EXERCISE INPUTS |
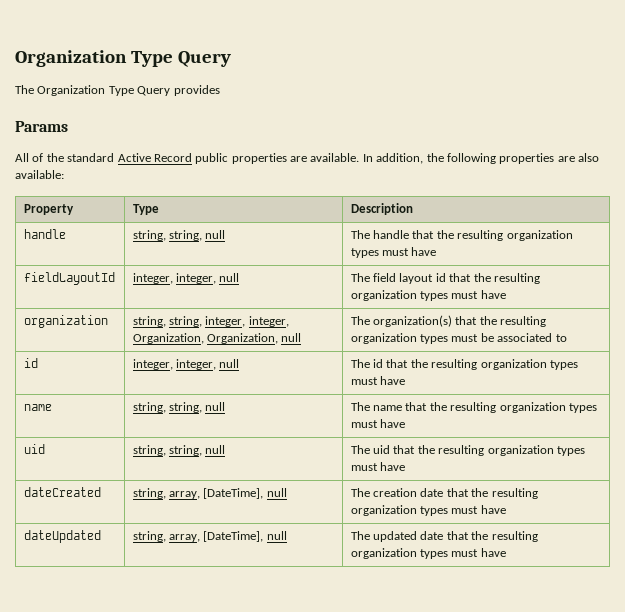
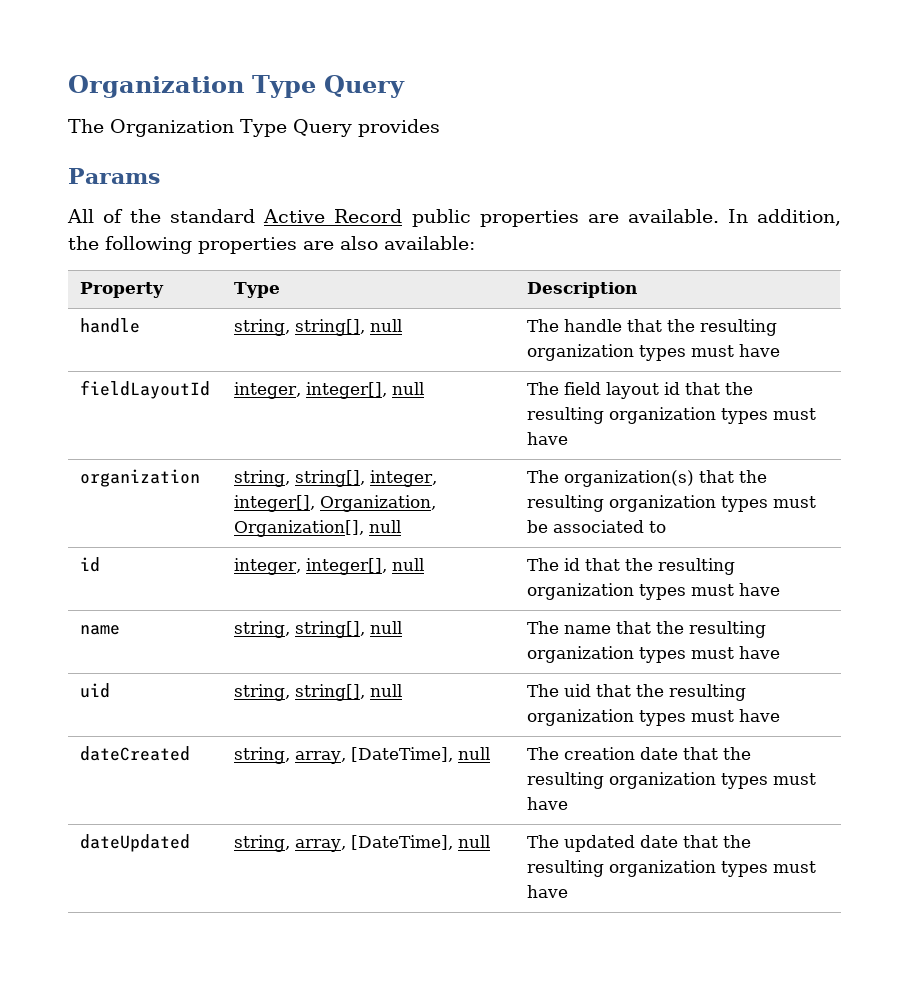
[169,230,203,241] string, -> [294,319,365,336] string[],
[176,273,217,284] integer, -> [305,382,387,399] integer[],
[169,316,289,327] [132,333,279,344] string, integer, integer, Organization, Organization, -> [294,470,437,487] [233,495,436,512] [233,520,364,537] string[], integer, integer[], Organization, Organization[],
[176,359,217,370] integer, -> [305,558,387,575] integer[],
[169,402,203,413] string, -> [294,621,365,638] string[],
[169,445,203,456] string, -> [294,684,365,701] string[],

TASK OBJECTIVE |
From the data above, copy out every line with the string "integer" in it.

EXPECTED ANSWER |
[176,273,217,284] integer, -> [305,382,387,399] integer[],
[169,316,289,327] [132,333,279,344] string, integer, integer, Organization, Organization, -> [294,470,437,487] [233,495,436,512] [233,520,364,537] string[], integer, integer[], Organization, Organization[],
[176,359,217,370] integer, -> [305,558,387,575] integer[],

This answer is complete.